[Stored data]
______________________________
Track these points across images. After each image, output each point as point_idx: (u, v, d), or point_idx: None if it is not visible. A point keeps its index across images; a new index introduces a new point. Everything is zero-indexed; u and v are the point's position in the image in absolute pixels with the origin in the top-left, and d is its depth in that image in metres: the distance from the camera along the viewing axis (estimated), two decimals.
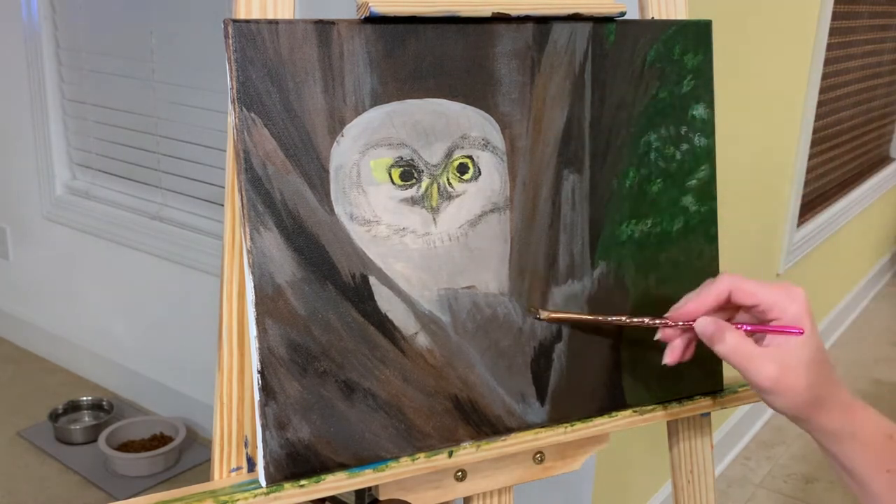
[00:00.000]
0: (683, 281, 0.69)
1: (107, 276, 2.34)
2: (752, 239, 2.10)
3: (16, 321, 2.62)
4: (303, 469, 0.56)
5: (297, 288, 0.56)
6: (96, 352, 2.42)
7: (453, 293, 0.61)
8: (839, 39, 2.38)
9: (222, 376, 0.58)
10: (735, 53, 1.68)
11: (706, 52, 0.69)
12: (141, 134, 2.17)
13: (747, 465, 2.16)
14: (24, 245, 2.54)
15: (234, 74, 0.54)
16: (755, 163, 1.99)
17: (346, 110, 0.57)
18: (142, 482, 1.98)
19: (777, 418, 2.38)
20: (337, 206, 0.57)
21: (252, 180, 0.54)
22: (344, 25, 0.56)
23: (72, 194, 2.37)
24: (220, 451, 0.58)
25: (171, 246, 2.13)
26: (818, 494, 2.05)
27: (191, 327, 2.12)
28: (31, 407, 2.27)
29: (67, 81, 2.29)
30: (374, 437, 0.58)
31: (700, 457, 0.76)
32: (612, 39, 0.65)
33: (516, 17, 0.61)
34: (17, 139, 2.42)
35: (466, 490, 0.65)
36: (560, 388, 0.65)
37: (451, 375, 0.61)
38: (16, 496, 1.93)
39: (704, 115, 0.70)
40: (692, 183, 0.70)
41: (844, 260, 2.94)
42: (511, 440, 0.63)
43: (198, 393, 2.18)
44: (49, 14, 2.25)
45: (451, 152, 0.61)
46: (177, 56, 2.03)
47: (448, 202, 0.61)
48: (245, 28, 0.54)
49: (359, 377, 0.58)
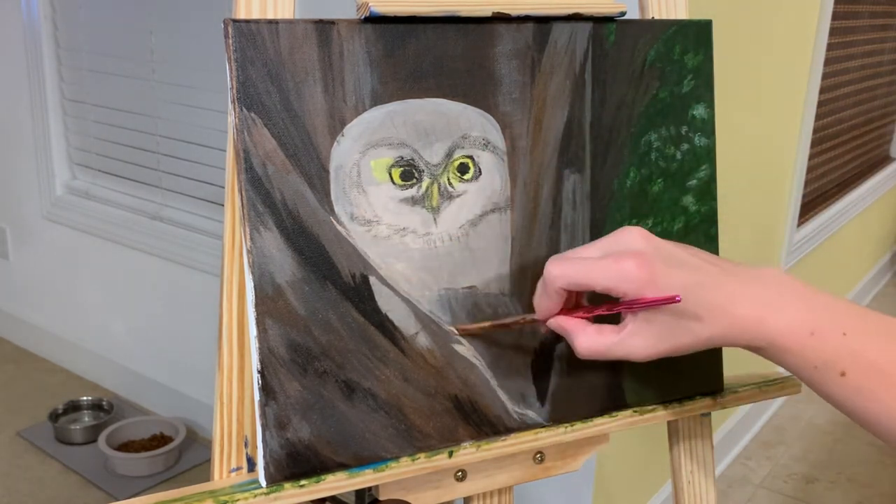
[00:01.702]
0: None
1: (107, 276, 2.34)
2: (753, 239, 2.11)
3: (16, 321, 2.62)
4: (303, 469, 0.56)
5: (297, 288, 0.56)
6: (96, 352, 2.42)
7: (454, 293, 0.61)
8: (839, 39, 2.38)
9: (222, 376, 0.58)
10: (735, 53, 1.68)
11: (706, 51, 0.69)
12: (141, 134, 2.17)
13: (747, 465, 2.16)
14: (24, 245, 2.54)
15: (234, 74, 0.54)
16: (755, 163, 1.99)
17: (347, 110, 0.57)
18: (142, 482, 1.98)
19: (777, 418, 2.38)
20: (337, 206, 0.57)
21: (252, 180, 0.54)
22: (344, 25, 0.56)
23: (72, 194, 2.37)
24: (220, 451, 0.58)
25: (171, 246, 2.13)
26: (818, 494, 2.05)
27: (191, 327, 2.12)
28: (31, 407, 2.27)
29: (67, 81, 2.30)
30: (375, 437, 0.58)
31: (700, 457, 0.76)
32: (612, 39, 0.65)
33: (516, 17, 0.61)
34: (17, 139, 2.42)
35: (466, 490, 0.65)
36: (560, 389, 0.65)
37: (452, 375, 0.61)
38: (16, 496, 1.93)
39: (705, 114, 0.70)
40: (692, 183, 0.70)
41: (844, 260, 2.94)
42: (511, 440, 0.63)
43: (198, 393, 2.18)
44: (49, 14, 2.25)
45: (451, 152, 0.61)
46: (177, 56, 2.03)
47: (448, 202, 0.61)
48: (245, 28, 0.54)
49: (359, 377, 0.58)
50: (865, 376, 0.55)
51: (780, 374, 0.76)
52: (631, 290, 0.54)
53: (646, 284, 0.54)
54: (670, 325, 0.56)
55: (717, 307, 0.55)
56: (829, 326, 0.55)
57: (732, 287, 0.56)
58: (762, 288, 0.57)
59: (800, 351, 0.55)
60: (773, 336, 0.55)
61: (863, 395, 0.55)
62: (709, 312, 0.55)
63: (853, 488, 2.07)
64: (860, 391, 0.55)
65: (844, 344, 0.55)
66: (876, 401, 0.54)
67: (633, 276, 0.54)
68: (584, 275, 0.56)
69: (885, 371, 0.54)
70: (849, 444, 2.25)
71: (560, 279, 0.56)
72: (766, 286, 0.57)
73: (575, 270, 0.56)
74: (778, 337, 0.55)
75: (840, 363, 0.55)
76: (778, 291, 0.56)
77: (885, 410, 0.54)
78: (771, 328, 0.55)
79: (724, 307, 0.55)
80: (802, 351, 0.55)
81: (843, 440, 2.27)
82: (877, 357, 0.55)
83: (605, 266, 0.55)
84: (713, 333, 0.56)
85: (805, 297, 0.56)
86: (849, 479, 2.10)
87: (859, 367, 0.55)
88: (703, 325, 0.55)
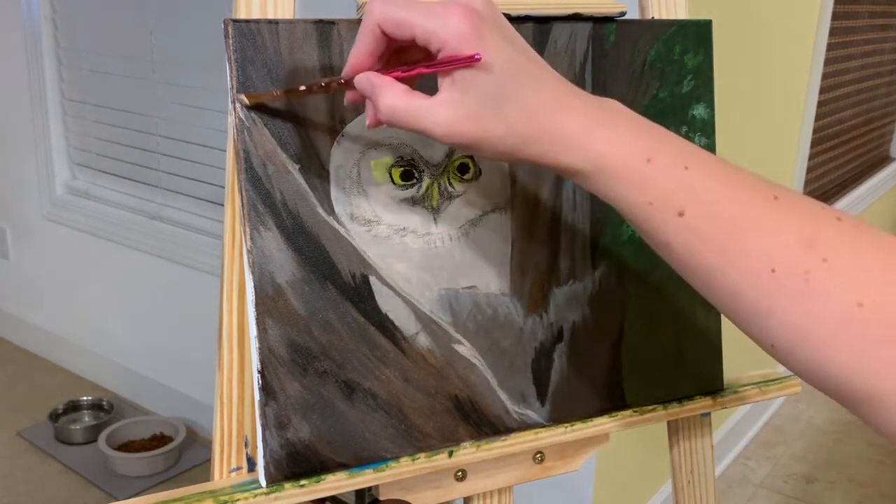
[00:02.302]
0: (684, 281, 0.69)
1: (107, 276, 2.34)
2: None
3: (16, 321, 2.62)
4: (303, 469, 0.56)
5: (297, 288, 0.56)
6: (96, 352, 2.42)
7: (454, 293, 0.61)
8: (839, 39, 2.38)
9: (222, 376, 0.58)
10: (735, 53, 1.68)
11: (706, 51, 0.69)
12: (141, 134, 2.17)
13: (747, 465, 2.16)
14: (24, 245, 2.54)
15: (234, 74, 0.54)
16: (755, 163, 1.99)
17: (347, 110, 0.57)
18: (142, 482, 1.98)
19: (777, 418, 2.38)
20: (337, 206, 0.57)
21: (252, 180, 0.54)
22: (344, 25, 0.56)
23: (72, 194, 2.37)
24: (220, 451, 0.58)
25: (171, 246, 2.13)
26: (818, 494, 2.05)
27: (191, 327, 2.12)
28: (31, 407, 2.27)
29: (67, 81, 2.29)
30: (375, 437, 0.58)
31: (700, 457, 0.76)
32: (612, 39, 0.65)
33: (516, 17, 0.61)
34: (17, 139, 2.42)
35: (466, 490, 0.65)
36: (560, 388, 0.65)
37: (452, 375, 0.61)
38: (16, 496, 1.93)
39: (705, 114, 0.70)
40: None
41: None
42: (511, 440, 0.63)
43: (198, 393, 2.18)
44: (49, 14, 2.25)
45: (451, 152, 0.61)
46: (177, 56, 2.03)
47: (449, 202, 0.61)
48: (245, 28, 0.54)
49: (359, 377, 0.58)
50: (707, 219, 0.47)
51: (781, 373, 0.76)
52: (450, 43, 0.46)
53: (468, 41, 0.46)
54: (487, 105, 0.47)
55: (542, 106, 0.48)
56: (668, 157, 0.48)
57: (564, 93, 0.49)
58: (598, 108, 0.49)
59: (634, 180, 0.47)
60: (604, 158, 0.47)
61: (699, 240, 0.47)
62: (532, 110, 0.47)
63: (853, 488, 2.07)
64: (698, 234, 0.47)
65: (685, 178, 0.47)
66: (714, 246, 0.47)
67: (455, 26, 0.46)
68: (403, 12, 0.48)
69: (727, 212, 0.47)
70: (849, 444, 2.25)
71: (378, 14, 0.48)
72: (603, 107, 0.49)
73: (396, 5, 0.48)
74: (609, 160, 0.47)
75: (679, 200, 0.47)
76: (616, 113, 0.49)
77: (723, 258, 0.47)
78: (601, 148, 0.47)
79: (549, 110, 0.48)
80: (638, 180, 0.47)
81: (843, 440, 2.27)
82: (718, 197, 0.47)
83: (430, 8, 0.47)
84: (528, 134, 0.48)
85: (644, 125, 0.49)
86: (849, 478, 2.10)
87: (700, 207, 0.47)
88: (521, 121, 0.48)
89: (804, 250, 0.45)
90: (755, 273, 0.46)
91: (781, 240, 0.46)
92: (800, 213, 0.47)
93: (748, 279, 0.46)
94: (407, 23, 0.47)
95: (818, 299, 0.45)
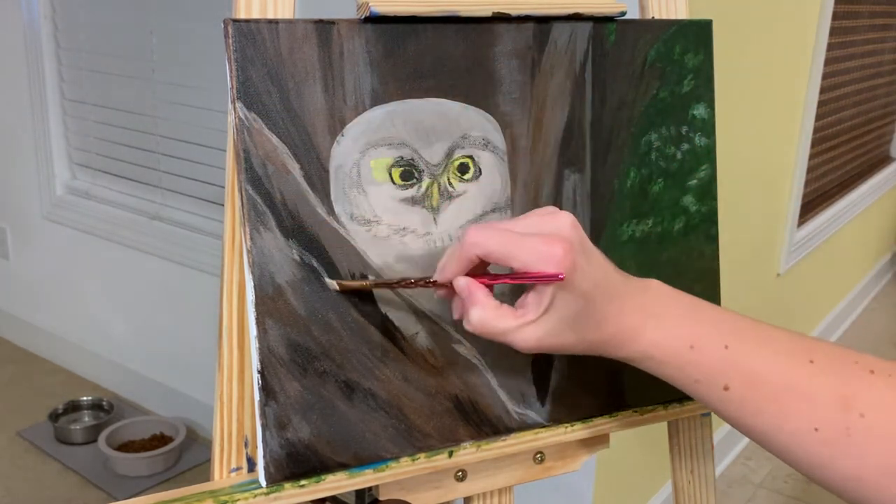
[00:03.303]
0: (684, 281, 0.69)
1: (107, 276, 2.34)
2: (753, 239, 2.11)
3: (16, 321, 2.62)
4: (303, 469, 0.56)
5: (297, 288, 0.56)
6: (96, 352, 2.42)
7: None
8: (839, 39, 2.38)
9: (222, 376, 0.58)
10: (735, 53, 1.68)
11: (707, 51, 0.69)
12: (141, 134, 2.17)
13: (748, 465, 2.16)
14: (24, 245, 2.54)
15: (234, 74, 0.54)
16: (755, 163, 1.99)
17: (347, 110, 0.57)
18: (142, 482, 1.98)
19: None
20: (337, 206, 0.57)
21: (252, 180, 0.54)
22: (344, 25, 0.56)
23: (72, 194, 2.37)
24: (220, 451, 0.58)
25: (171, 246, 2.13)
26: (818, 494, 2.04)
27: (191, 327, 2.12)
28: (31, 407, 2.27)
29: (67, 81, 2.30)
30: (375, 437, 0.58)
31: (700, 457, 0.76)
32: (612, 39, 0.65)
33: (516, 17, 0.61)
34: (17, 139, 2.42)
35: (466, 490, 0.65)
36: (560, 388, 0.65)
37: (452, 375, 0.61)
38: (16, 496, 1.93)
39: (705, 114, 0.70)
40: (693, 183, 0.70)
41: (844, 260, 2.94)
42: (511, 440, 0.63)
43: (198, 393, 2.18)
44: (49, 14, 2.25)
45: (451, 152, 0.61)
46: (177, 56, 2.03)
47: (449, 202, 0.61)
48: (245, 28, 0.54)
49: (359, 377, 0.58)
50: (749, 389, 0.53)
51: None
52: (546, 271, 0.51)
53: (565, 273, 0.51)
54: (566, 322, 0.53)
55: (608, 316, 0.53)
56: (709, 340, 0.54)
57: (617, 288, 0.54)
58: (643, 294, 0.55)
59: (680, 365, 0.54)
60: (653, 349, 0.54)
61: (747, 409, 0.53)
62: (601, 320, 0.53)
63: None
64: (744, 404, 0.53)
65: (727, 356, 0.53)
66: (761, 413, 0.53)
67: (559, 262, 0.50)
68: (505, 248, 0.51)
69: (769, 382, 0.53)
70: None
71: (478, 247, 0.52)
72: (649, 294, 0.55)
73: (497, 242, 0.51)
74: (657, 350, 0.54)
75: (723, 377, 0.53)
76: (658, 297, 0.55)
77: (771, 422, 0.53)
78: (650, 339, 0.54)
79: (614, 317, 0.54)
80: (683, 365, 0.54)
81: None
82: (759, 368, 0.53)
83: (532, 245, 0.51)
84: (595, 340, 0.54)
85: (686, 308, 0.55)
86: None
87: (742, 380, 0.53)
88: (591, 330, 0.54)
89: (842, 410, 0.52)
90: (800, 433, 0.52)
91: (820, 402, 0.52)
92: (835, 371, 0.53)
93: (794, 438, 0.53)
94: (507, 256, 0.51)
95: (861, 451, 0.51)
______________________________
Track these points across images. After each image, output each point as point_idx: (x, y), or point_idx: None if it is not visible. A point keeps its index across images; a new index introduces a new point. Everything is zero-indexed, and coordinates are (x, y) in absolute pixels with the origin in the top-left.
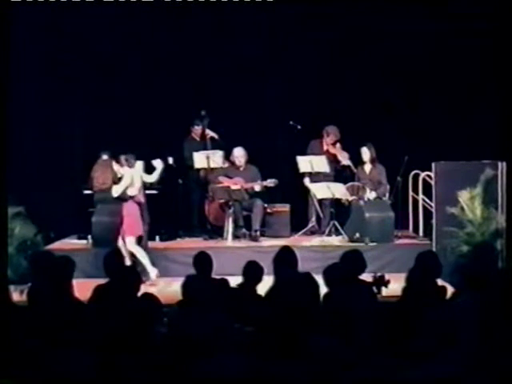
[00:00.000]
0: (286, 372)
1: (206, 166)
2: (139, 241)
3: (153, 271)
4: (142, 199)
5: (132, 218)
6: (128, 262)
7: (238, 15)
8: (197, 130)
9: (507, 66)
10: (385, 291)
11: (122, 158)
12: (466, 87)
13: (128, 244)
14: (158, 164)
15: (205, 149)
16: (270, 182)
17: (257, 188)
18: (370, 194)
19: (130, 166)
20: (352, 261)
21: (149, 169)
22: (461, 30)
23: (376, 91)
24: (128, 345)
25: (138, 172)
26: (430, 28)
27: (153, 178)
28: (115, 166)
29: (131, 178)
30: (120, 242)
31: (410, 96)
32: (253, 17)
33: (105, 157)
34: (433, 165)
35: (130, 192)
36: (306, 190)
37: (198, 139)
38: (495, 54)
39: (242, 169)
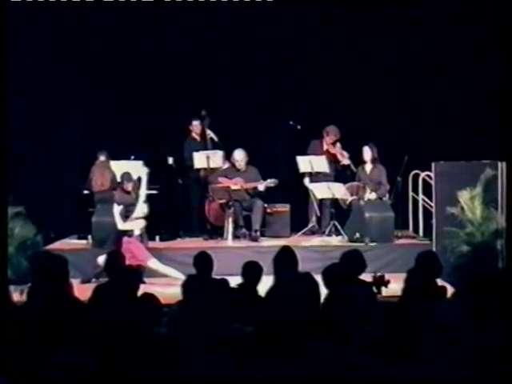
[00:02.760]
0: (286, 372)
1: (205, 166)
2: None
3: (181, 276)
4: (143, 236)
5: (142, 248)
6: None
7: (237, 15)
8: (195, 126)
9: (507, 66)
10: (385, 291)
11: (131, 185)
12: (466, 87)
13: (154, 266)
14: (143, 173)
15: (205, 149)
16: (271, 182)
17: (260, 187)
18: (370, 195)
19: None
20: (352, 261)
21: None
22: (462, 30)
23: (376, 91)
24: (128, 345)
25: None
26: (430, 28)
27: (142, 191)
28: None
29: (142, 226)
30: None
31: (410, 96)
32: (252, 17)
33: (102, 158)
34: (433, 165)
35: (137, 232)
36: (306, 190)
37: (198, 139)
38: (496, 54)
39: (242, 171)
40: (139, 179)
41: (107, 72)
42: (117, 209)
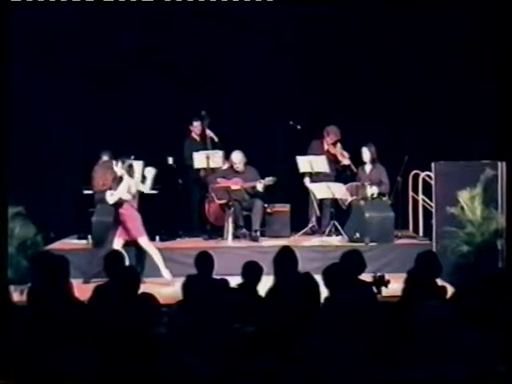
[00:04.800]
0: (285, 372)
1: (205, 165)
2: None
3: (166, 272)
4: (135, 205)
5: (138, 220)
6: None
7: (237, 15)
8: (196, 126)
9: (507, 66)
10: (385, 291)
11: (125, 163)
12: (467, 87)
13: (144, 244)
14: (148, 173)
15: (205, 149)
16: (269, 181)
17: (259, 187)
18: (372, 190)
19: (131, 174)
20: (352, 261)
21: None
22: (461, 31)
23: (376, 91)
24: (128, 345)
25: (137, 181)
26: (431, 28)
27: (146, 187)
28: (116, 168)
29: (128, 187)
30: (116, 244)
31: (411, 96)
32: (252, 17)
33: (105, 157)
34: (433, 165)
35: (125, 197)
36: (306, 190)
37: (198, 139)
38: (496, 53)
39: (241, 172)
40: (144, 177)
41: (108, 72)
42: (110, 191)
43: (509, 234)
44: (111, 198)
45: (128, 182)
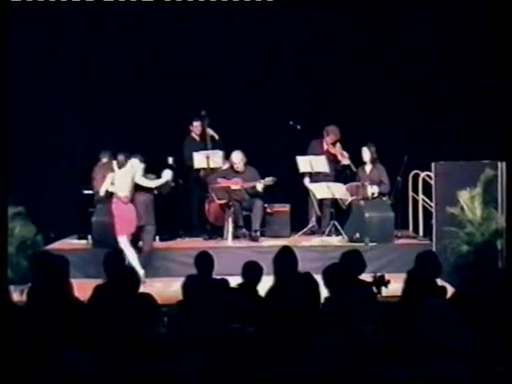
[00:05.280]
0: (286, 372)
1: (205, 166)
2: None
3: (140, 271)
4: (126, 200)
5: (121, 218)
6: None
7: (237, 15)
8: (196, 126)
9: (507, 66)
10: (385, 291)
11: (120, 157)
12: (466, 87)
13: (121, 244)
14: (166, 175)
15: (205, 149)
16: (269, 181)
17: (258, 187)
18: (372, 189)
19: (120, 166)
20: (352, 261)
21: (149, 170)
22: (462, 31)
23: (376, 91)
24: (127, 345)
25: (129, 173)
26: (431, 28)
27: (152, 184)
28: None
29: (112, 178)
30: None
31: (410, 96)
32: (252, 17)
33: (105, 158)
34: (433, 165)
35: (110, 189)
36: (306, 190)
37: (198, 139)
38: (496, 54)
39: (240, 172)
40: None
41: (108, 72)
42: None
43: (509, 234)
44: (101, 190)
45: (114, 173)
______________________________
What the task requires. From the entries above, restate word for word the lines from the line containing "[00:01.702]" to the line containing "88: (703, 325, 0.55)", both ends included, and nothing more.

The completed task.
[00:01.702]
0: None
1: (107, 276, 2.34)
2: (753, 239, 2.11)
3: (16, 321, 2.62)
4: (303, 469, 0.56)
5: (297, 288, 0.56)
6: (96, 352, 2.42)
7: (454, 293, 0.61)
8: (839, 39, 2.38)
9: (222, 376, 0.58)
10: (735, 53, 1.68)
11: (706, 51, 0.69)
12: (141, 134, 2.17)
13: (747, 465, 2.16)
14: (24, 245, 2.54)
15: (234, 74, 0.54)
16: (755, 163, 1.99)
17: (347, 110, 0.57)
18: (142, 482, 1.98)
19: (777, 418, 2.38)
20: (337, 206, 0.57)
21: (252, 180, 0.54)
22: (344, 25, 0.56)
23: (72, 194, 2.37)
24: (220, 451, 0.58)
25: (171, 246, 2.13)
26: (818, 494, 2.05)
27: (191, 327, 2.12)
28: (31, 407, 2.27)
29: (67, 81, 2.30)
30: (375, 437, 0.58)
31: (700, 457, 0.76)
32: (612, 39, 0.65)
33: (516, 17, 0.61)
34: (17, 139, 2.42)
35: (466, 490, 0.65)
36: (560, 389, 0.65)
37: (452, 375, 0.61)
38: (16, 496, 1.93)
39: (705, 114, 0.70)
40: (692, 183, 0.70)
41: (844, 260, 2.94)
42: (511, 440, 0.63)
43: (198, 393, 2.18)
44: (49, 14, 2.25)
45: (451, 152, 0.61)
46: (177, 56, 2.03)
47: (448, 202, 0.61)
48: (245, 28, 0.54)
49: (359, 377, 0.58)
50: (865, 376, 0.55)
51: (780, 374, 0.76)
52: (631, 290, 0.54)
53: (646, 284, 0.54)
54: (670, 325, 0.56)
55: (717, 307, 0.55)
56: (829, 326, 0.55)
57: (732, 287, 0.56)
58: (762, 288, 0.57)
59: (800, 351, 0.55)
60: (773, 336, 0.55)
61: (863, 395, 0.55)
62: (709, 312, 0.55)
63: (853, 488, 2.07)
64: (860, 391, 0.55)
65: (844, 344, 0.55)
66: (876, 401, 0.54)
67: (633, 276, 0.54)
68: (584, 275, 0.56)
69: (885, 371, 0.54)
70: (849, 444, 2.25)
71: (560, 279, 0.56)
72: (766, 286, 0.57)
73: (575, 270, 0.56)
74: (778, 337, 0.55)
75: (840, 363, 0.55)
76: (778, 291, 0.56)
77: (885, 410, 0.54)
78: (771, 328, 0.55)
79: (724, 307, 0.55)
80: (802, 351, 0.55)
81: (843, 440, 2.27)
82: (877, 357, 0.55)
83: (605, 266, 0.55)
84: (713, 333, 0.56)
85: (805, 297, 0.56)
86: (849, 479, 2.10)
87: (859, 367, 0.55)
88: (703, 325, 0.55)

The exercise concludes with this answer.